Exploring the Meaning of Orgasmic Absence Using the Story Completion Method

Abstract

When orgasms are positioned by biomedical discourse as the pinnacle of healthy sexual expression, and when popular culture urges individuals to work on their sexual technique to get bigger, better, and more intense orgasmic pleasure, how do people account for the absence of orgasm? This question was explored in a qualitative study using the story completion method where participants complete the end of a story in which a male or female partner does not have an orgasm during sex.

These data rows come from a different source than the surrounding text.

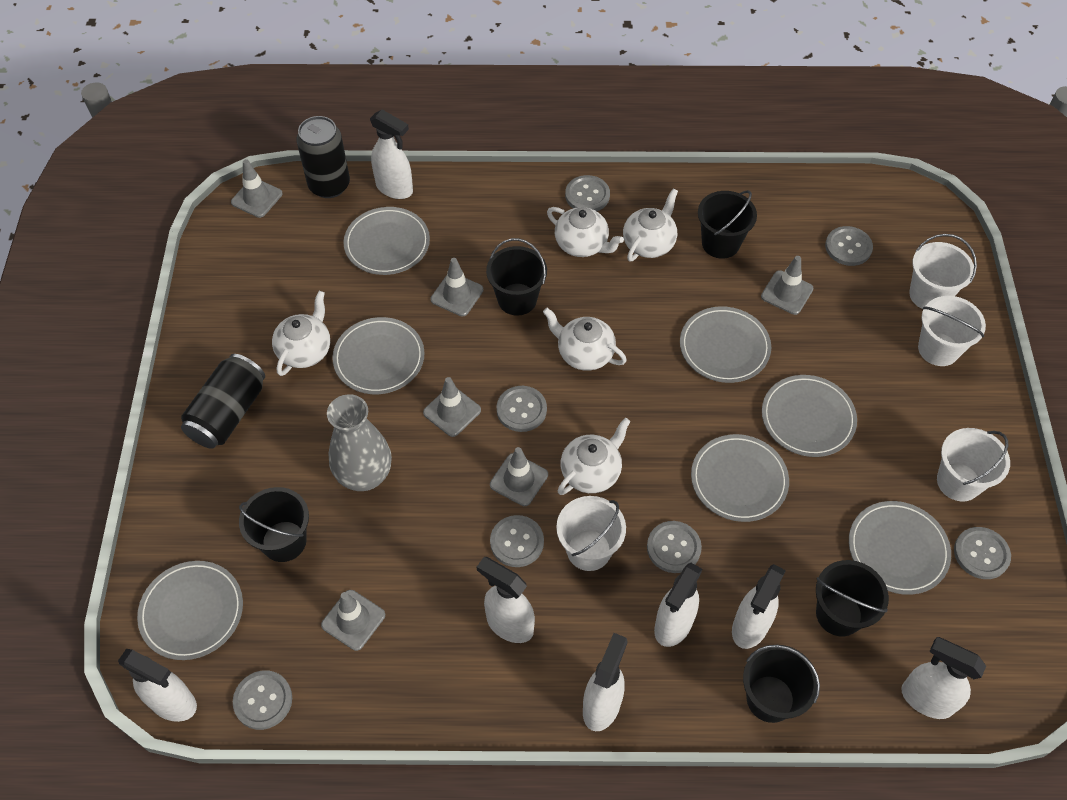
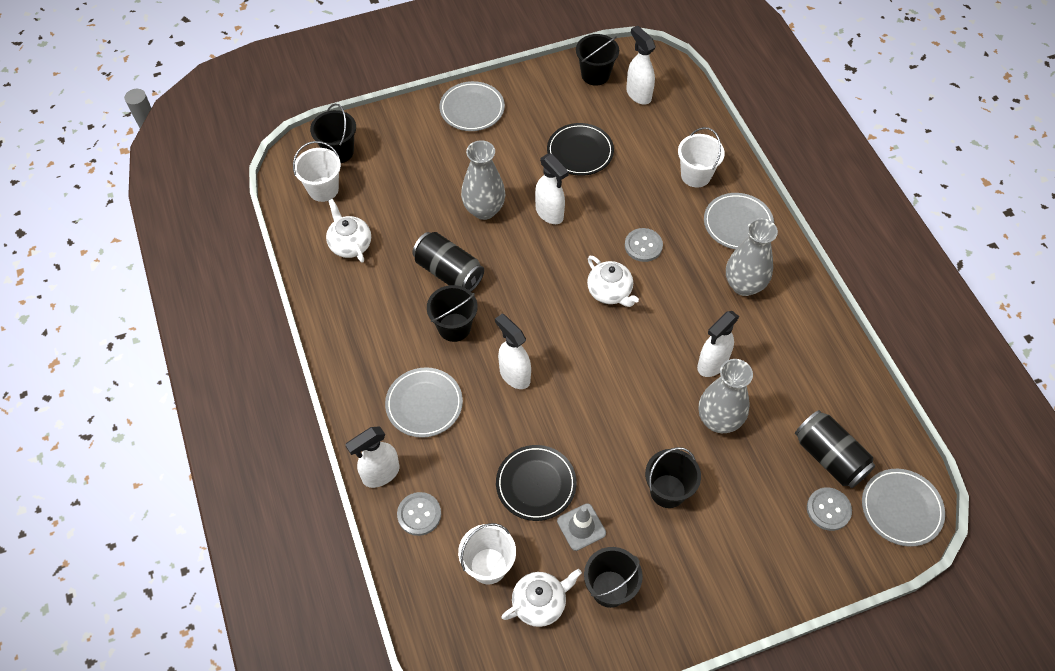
black plate: 0 -> 2
grey button: 7 -> 3
grey plate: 7 -> 4
grey traffic cone: 6 -> 1
grey vase: 1 -> 3
white bucket: 4 -> 3
white spray bottle: 7 -> 5
white teapot: 5 -> 3

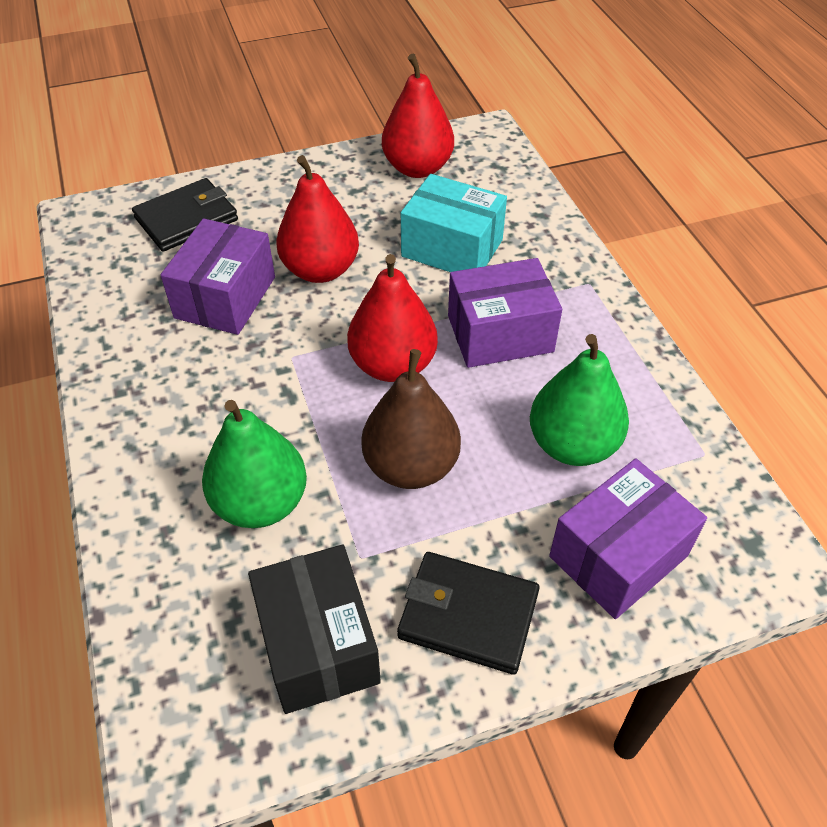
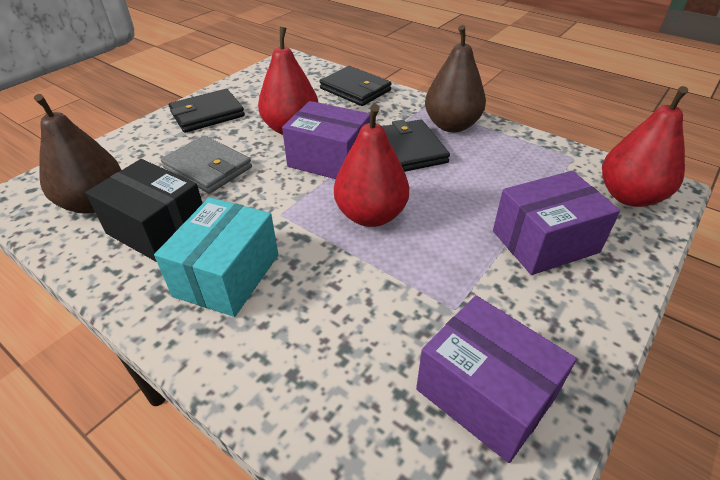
black wallet: 2 -> 3
brown pear: 1 -> 2
green pear: 2 -> 0
grey wallet: 0 -> 1

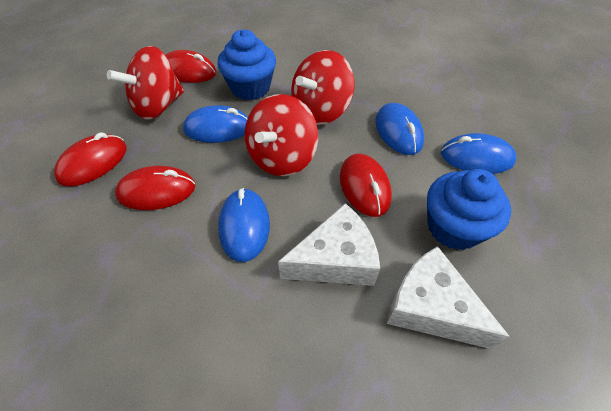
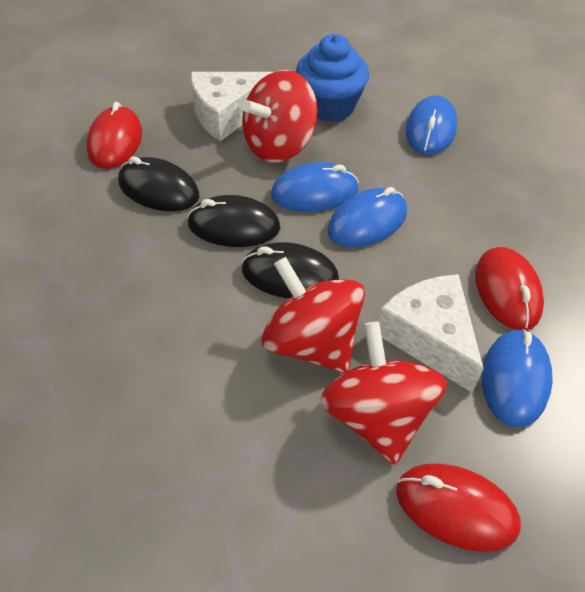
black mouse: 0 -> 3
blue cupcake: 2 -> 1
red mouse: 4 -> 3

Story completion was originally developed as a projective measure within psychoanalytic traditions, designed to access people’s inner thoughts, feelings, and motivations. This case study describes the benefits of using the story completion method as a social constructionist approach to examining the sensitive topic of sexuality. Considered in this discussion is the use of ambiguous stimuli; the benefits of writing about others rather than the self; the creative method of responding; and its merits as a relative quick, cheap, and effective method of data collection. The research demonstrates how discursive imperatives including (1) placing orgasm as central to demarcating problematic from unproblematic sex, (2) emphasizing sexual skill and working technique in pleasuring one’s partner, and (3) making open communication and reciprocity pivotal to successful relationships coalesce in accounts of orgasmic absence to produce different entitlements and obligations for men and women in heterosex.